Professor Dennis Lo Yuk-ming from the Chinese University of Hong Kong, who developed the non-invasive prenatal diagnostic test, has been named the recipient of this year’s Lasker award for clinical medical research.
The award, which is among the most prestigious prizes in medicine with a reputation akin to that of the Nobel Prize, was announced Wednesday by the Albert and Mary Lasker Foundation, recognizing achievements in medical research.
Lo, a molecular biologist at CUHK, was awarded for creating a prenatal blood test that can check for Down syndrome and other genetic conditions. Lo found that DNA from the fetus was in the mother’s bloodstream, allowing genetic screening to be done with a blood test rather than a more invasive procedure.
He is known as the “father of non-invasive prenatal testing” for his discovery.

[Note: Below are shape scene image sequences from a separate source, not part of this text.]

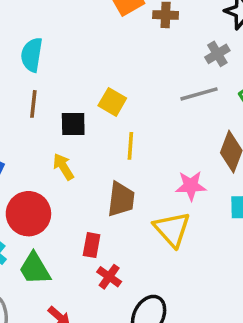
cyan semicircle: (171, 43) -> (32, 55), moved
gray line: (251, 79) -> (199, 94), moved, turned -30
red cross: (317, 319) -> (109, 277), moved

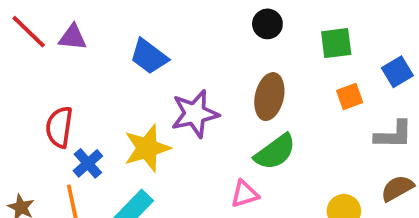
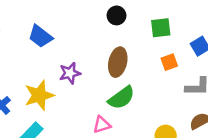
purple star: (195, 114) -> (70, 73), size x0.7

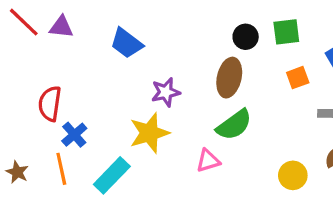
black circle: (117, 15) -> (246, 37), moved
yellow star: (39, 95) -> (149, 133), moved

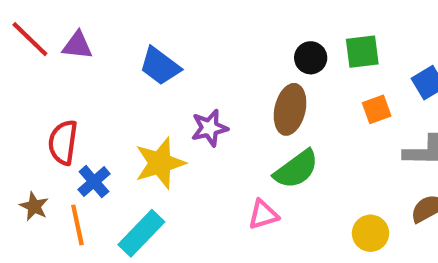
yellow star: (149, 133) -> (160, 163), moved
brown star: (17, 172) -> (34, 206), moved

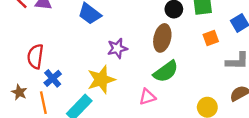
yellow star: (160, 163) -> (101, 80), moved

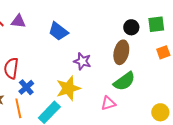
purple star: (117, 48) -> (82, 61), turned 30

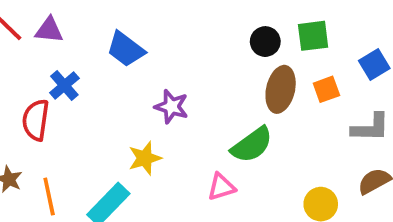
brown ellipse: (121, 52) -> (281, 89), moved
blue cross: (26, 87) -> (64, 86), moved
yellow star: (68, 88) -> (145, 158), size x0.7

Lo hopes this award can inspire young people that local research can also make an impact on our world.
Joining CUHK in 1997, Lo is now the director of the Li Ka Shing Institute of Health Sciences, associate dean of research, and chairperson of the department of chemical pathology at the university.
The Lasker Foundation also awarded prizes in two other categories. Lauren Gardner, who created the Johns Hopkins University Covid
-19 Dashboard, was given the public service award. A group of three researchers whose work relates to how cells interact with their surroundings received the basic medical research award, which goes to a fundamental discovery that opens new scientific territory.
The US$250,000 prize that comes with the award will be shared between the three recipients.